I’m somewhat ashamed to admit that when I travel into town, I tend to avoid city parks. It’s not that I don’t like them; it’s more that cities attract me for city attractions. In a metropolis, you can find museums, plays, musicals, bars restaurants, churches and temples, public art, historical sites, etc. In short, “city stuff.” Isn’t a city park basically an attempt by planners to bring a bit of the country into an urban area? In other words, why should I go from the country into the city to find more of the country?

Stanley Park in Vancouver changed my mind about city parks. Perhaps it’s the park’s location, way up in the north part of the city, like a hat sitting on downtown’s head. Most public recreation areas lie right in the heart of the city, reminding you that this is an oasis, a brief intermission from your daily life amidst the skyscrapers. Visiting Stanley Park feels like you’ve crossed a line and completely left the city.

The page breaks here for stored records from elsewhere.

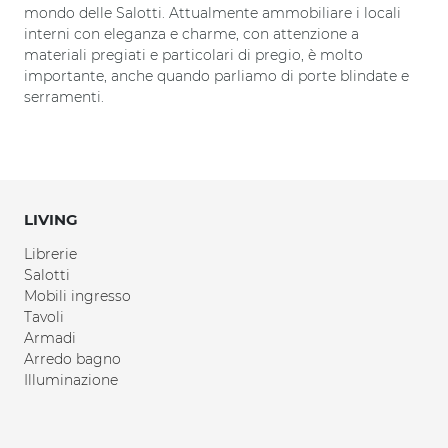
mondo delle Salotti. Attualmente ammobiliare i locali
interni con eleganza e charme, con attenzione a
materiali pregiati e particolari di pregio, è molto
importante, anche quando parliamo di porte blindate e
serramenti.
LIVING
Librerie
Salotti
Mobili ingresso
Tavoli
Armadi
Arredo bagno
Illuminazione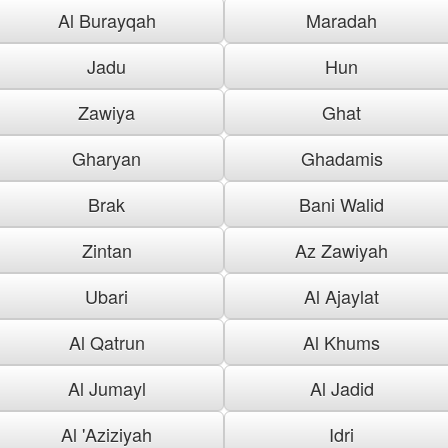
Al Burayqah
Maradah
Jadu
Hun
Zawiya
Ghat
Gharyan
Ghadamis
Brak
Bani Walid
Zintan
Az Zawiyah
Ubari
Al Ajaylat
Al Qatrun
Al Khums
Al Jumayl
Al Jadid
Al 'Aziziyah
Idri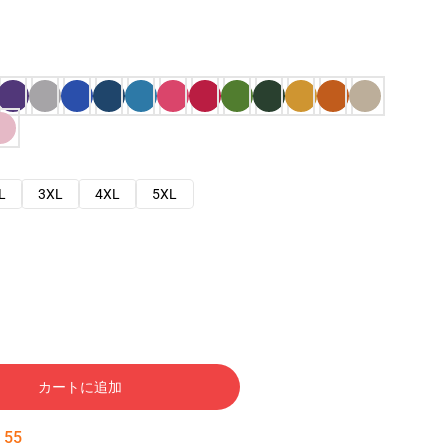
L
3XL
4XL
5XL
カートに追加
:
54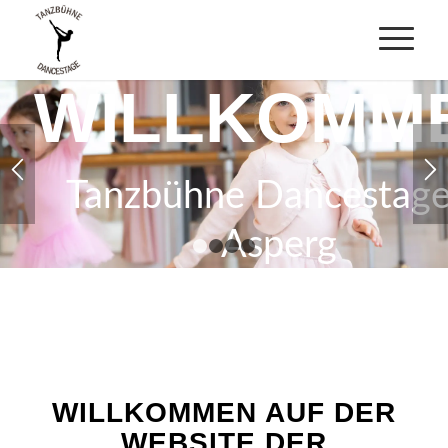
WILLKOMM
Tanzbühne Dancestage
Asperg
1
2
3
4
WILLKOMMEN AUF DER
WEBSITE DER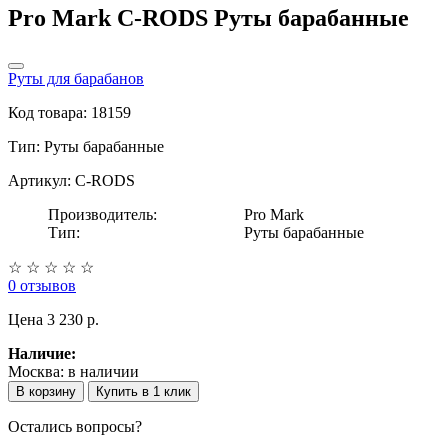
Pro Mark C-RODS Руты барабанные
Руты для барабанов
Код товара: 18159
Тип:
Руты барабанные
Артикул: C-RODS
Производитель:
Pro Mark
Тип:
Руты барабанные
☆
☆
☆
☆
☆
0 отзывов
Цена
3 230 p.
Наличие:
Москва:
в наличии
В корзину
Купить в 1 клик
Остались вопросы?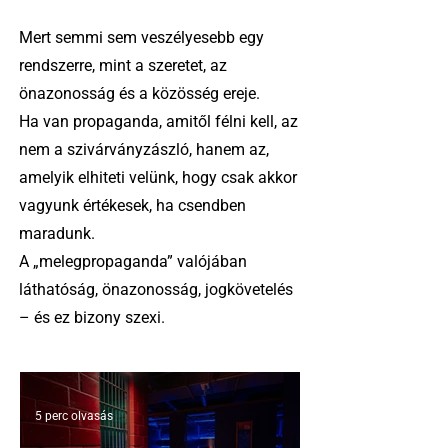
Mert semmi sem veszélyesebb egy
rendszerre, mint a szeretet, az
önazonosság és a közösség ereje.
Ha van propaganda, amitől félni kell, az
nem a szivárványzászló, hanem az,
amelyik elhiteti velünk, hogy csak akkor
vagyunk értékesek, ha csendben
maradunk.
A „melegpropaganda” valójában
láthatóság, önazonosság, jogkövetelés
– és ez bizony szexi.
5 perc olvasás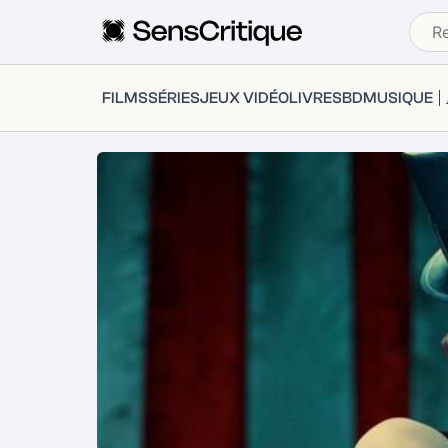
FILMS
SÉRIES
JEUX VIDÉO
LIVRES
BD
MUSIQUE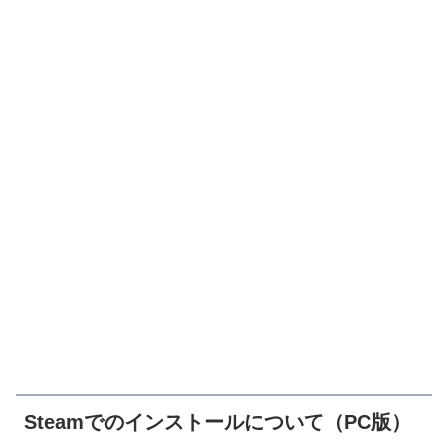
Steamでのインストールについて（PC版）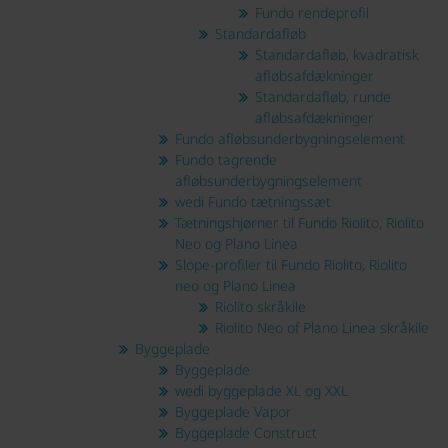
Fundo rendeprofil
Standardafløb
Standardafløb, kvadratisk
afløbsafdækninger
Standardafløb, runde
afløbsafdækninger
Fundo afløbsunderbygningselement
Fundo tagrende
afløbsunderbygningselement
wedi Fundo tætningssæt
Tætningshjørner til Fundo Riolito, Riolito
Neo og Plano Linea
Slope-profiler til Fundo Riolito, Riolito
neo og Plano Linea
Riolito skråkile
Riolito Neo of Plano Linea skråkile
Byggeplade
Byggeplade
wedi byggeplade XL og XXL
Byggeplade Vapor
Byggeplade Construct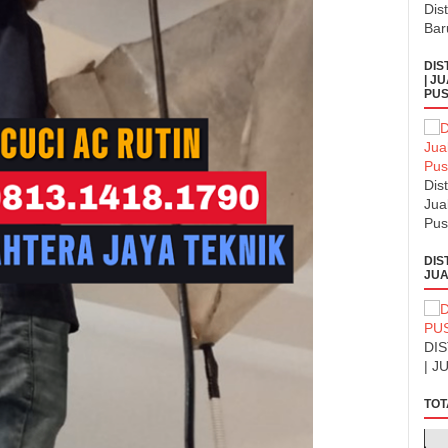
Dis
Bar
DIS
| J
PUS
Dis
Jua
Pus
DIS
JUA
DI
| J
TOT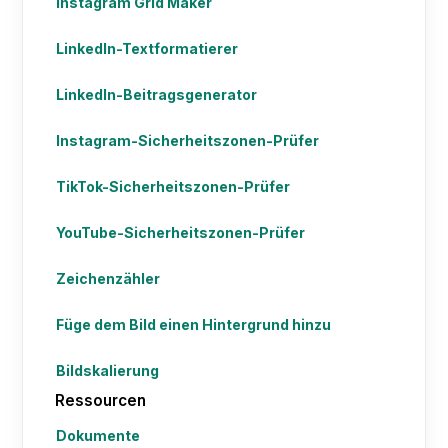
Instagram Grid Maker
LinkedIn-Textformatierer
LinkedIn-Beitragsgenerator
Instagram-Sicherheitszonen-Prüfer
TikTok-Sicherheitszonen-Prüfer
YouTube-Sicherheitszonen-Prüfer
Zeichenzähler
Füge dem Bild einen Hintergrund hinzu
Bildskalierung
Ressourcen
Dokumente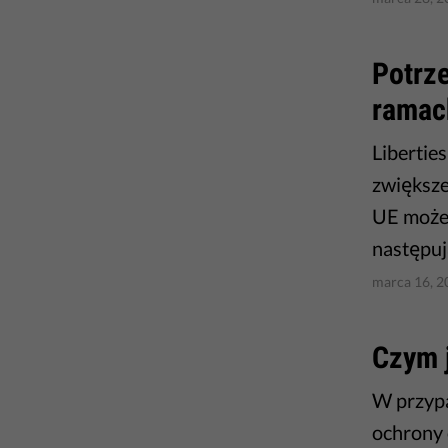
​Potrz
ramac
Libertie
zwiększe
UE może 
następuj
marca 16, 2
​Czym 
W przypa
ochrony 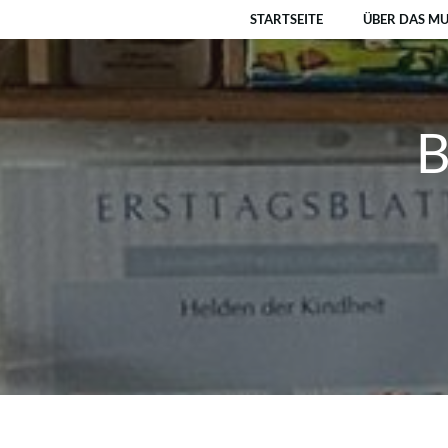
Zum
STARTSEITE
ÜBER DAS M
Inhalt
springen
B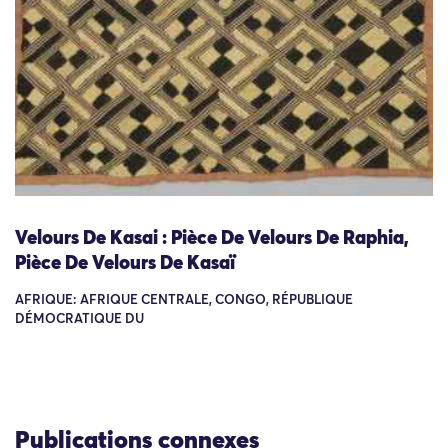
Velours De Kasai : Pièce De Velours De Raphia,
Pièce De Velours De Kasaï
AFRIQUE: AFRIQUE CENTRALE, CONGO, RÉPUBLIQUE
DÉMOCRATIQUE DU
Publications connexes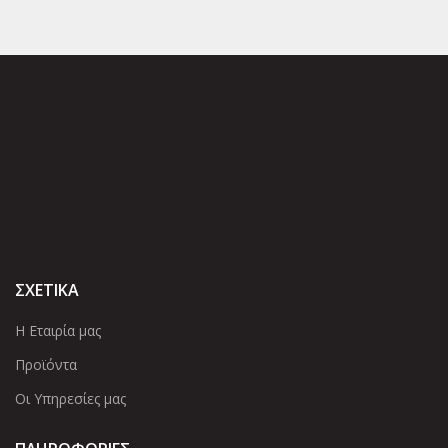
ΣΧΕΤΙΚΑ
Η Εταιρία μας
Προϊόντα
Οι Υπηρεσίες μας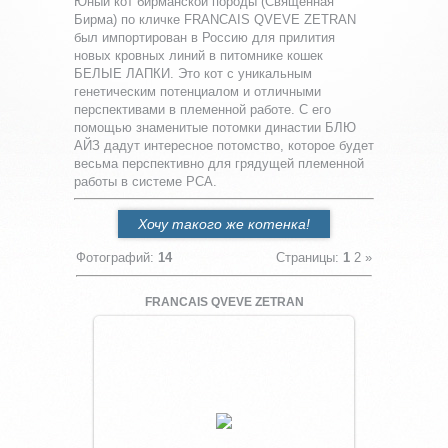
Юный кот бирманской породы (Священная
Бирма) по кличке FRANCAIS QVEVE ZETRAN
был импортирован в Россию для прилития
новых кровных линий в питомнике кошек
БЕЛЫЕ ЛАПКИ. Это кот с уникальным
генетическим потенциалом и отличными
перспективами в племенной работе. С его
помощью знаменитые потомки династии БЛЮ
АЙЗ дадут интересное потомство, которое будет
весьма перспективно для грядущей племенной
работы в системе РСА.
Хочу такого же котенка!
Фотографий
:
14
Страницы
:
1
2
»
FRANCAIS QVEVE ZETRAN
Увеличить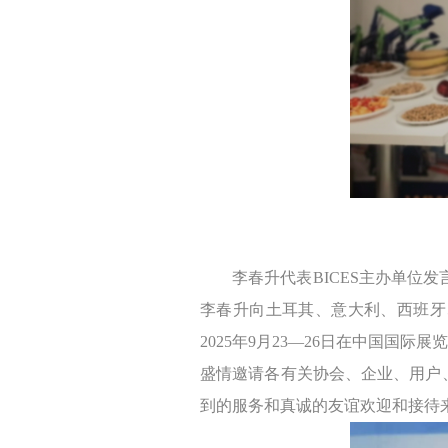
工程机械协会秘
李春升代表BICES主办单位发言
李春升向土耳其、意大利、西班牙
2025年9月23—26日在中国
盛情邀请各有关协会、企业、用户、
到的服务和真诚的友谊欢迎和接待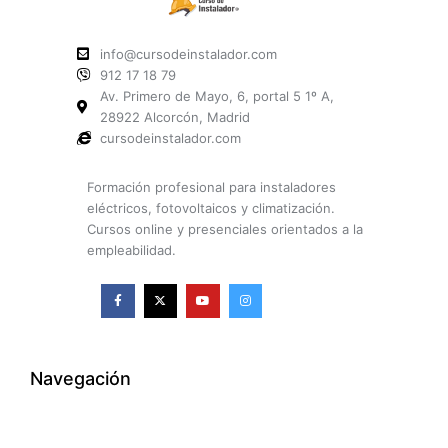
info@cursodeinstalador.com
912 17 18 79
Av. Primero de Mayo, 6, portal 5 1º A,
28922 Alcorcón, Madrid
cursodeinstalador.com
Formación profesional para instaladores
eléctricos, fotovoltaicos y climatización.
Cursos online y presenciales orientados a la
empleabilidad.
F
X
Y
I
a
-
o
n
c
t
u
s
e
w
t
t
b
i
u
a
o
t
b
g
o
t
e
r
k
e
a
Navegación
-
r
m
f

There are a loads of activities to enjoy in Stanley Park, from hiking, to playing with your kids at one of the many playgrounds, to visiting the Vancouver Aquarium. It should come as no surprise that Trip Advisor named it “The Top Park in the World” in 2014. But if you’re at all able, you really need to rent a bike in the park and ride. You’ll pass lakes and totem poles. You’ll glide through half a million trees. And best of all, after a long, gradual climb to the top of the park, you’ll coast down to the sea wall, the “world’s longest uninterrupted waterfront path,” a paved, multi-trail right along the water. You just don’t have this experience in most city parks – rolling along a gorgeous waterway, with a beautiful view of the North Shore mountains and Lions Gate Bridge. If you’re feeling peppy, of course, you can keep on riding all the way to False Creek, Science World and Granville Island.

Stanley Park defies expectations – or at least, my own expectations of what a city park can be. Is it city, is it country? For me, it’s all rock and roll. 😊

(City parks are like people. They’re often more than you expect. Or less. The point is expectations are made to be discarded, like tissue. The real trick is bring an open mind to wherever you travel and whomever you meet. I’m guessing you’ll be surprised at what you discover when you greet each new experience without preconception.)